# Gold CD



## patnor1011 (Mar 23, 2009)

Finally got my hand on cd containing info about gold occurence in Ireland. Didnt study it properly as I want to share it with everybody here who is interested. CD is in rar in two files on my rapidshare for download. However I have put pasword on that rar as I want to prevent that this CD will end up on ebay for sale or something like that, becouse I have my rapidshare link list published on few places. Feel free to pm me and I will send pasword to everyone who will download them and ask for it... It is not like I dont want to share that with somebody here...
Pat

download link removed as it is not valid anymore


----------



## patnor1011 (Mar 24, 2009)

the pasword is: ireland


----------



## Palladium (Mar 24, 2009)

Very interesting Pat. I quess that ain't something you find everyday. A C.D. about gold in ireland. I just included a link in the new forum book for this. Good job. :wink:


----------



## retropc.eu (Jan 14, 2015)

Unfortunately, link is no longer available :/


----------



## necromancer (Jan 14, 2015)

Error
File not found


----------



## rickbb (Jan 14, 2015)

Well it is a 5 year old link.


----------



## necromancer (Jan 14, 2015)

yes i seen that, i will also never be in Ireland looking for gold


----------



## rickbb (Jan 14, 2015)

If I'm ever in Ireland, it'll be a Guinness I'd be looking for.


----------



## patnor1011 (Jan 14, 2015)

Rapidshare free upload/download is long gone. If you know about some free upload website I will try to post it again.


----------



## justinhcase (Jan 14, 2015)

My family have a good deal of land in Ireland so I would like to look at that.
thanks


----------



## butcher (Jan 15, 2015)

I heard the best way to find gold in Ireland was to just follow the leipreachán and find his gold at the end of the rainbow.


----------



## justinhcase (Jan 15, 2015)

Not any more ,they have all got there hands on the decommissioned arms that are meant to be placed beyond use.
I went back to my old family home in Mulhuddart for the first time in twenty odd years and even the five year old's are planting practices devices.
I am sure the Leprechauns are like wise handy about them self's now :lol:


----------



## patnor1011 (Jan 15, 2015)

One thing here for anyone who want to use this cd - it will run on win XP and older machines, it require program to install which will allow you to work with interactive map, this program however do not work on any OS after win XP. 
You will be able to read some info from cd but main thing, map with detailed info about every location will be accessible only on win XP and older OS.


----------



## MarcoP (Jan 16, 2015)

patnor1011 said:


> One thing here for anyone who want to use this cd - it will run on win XP and older machines, it require program to install which will allow you to work with interactive map, this program however do not work on any OS after win XP.
> You will be able to read some info from cd but main thing, map with detailed info about every location will be accessible only on win XP and older OS.

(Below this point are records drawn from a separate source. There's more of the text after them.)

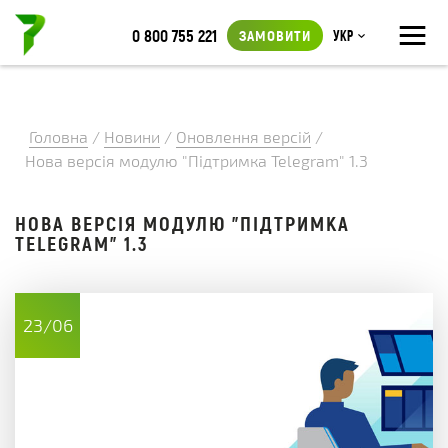
≡
0 800 755 221
ЗАМОВИТИ
Укр
Головна
/
Новини
/
Оновлення версій
/
Нова версія модулю "Підтримка Telegram" 1.3
НОВА ВЕРСІЯ МОДУЛЮ "ПІДТРИМКА
TELEGRAM" 1.3
23/06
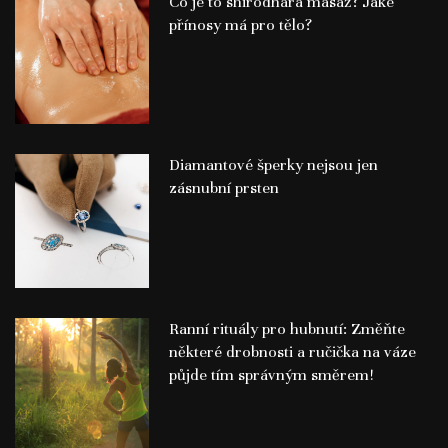
Co je to shirodhara masáž? Jaké
přínosy má pro tělo?
Diamantové šperky nejsou jen
zásnubní prsten
Ranní rituály pro hubnutí: Změňte
některé drobnosti a ručička na váze
půjde tím správným směrem!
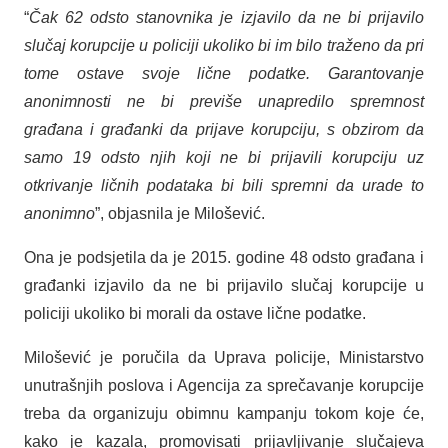
“
Čak 62 odsto stanovnika je izjavilo da ne bi prijavilo
slučaj korupcije u policiji ukoliko bi im bilo traženo da pri
tome ostave svoje lične podatke. Garantovanje
anonimnosti ne bi previše unapredilo spremnost
građana i građanki da prijave korupciju, s obzirom da
samo 19 odsto njih koji ne bi prijavili korupciju uz
otkrivanje ličnih podataka bi bili spremni da urade to
anonimno
”, objasnila je Milošević.
Ona je podsjetila da je 2015. godine 48 odsto građana i
građanki izjavilo da ne bi prijavilo slučaj korupcije u
policiji ukoliko bi morali da ostave lične podatke.
Milošević je poručila da Uprava policije, Ministarstvo
unutrašnjih poslova i Agencija za sprečavanje korupcije
treba da organizuju obimnu kampanju tokom koje će,
kako je kazala, promovisati prijavljivanje slučajeva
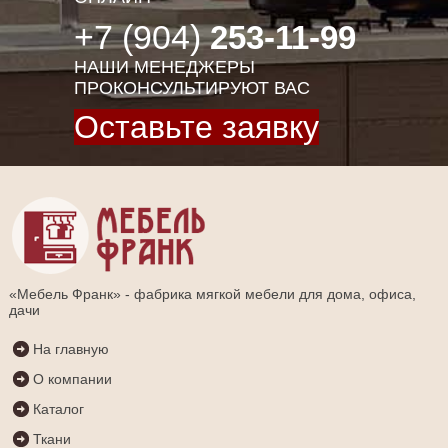
+7 (904)
253-11-99
НАШИ МЕНЕДЖЕРЫ
ПРОКОНСУЛЬТИРУЮТ ВАС
Оставьте заявку
«Мебель Франк» - фабрика мягкой мебели для дома, офиса,
дачи
На главную
О компании
Каталог
Ткани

On a newer OS then XP you might be able to right click the .exe and install using the compatibility mode, just a remote possibility.

A second option is to use XP into a virtual machine, which it's easier then what it sounds.


----------



## patnor1011 (Jan 16, 2015)

Virtual XP can be installed directly from microsoft website however only on high end OS systems not on those sold for home users. I mean you need to have win 7 pro to be able to install virtual XP not just win 7 home. 
There is one more option but you will have to install virtual XP but you need licence for that OS too.


----------



## Auful (Jan 17, 2015)

patnor1011 said:


> Rapidshare free upload/download is long gone. If you know about some free upload website I will try to post it again.


For ~$400 one could build their own desktop suitable for apache server, then install owncloud and have your own private cloud to which you could grant general users access. The software is free. I am no computer genius, but I was able to do this with some great online tutorials. 

http://www.ubuntu.com/server
https://httpd.apache.org/download.cgi
https://owncloud.com/
http://arstechnica.com/gadgets/2012/11/how-to-set-up-a-safe-and-secure-web-server/2/

Edit: corrected spelling error


----------



## MarcoP (Jan 17, 2015)

Auful said:


> patnor1011 said:
> 
> 
> > Rapidshare free upload/download is long gone. If you know about some free upload website I will try to post it again.
> ...


You could just buy a NAS for lot less, eg. I have a Synology at home for my LAN. Plug and play.


----------



## necromancer (Jan 17, 2015)

best server i ever used was The Sambar Web Server


----------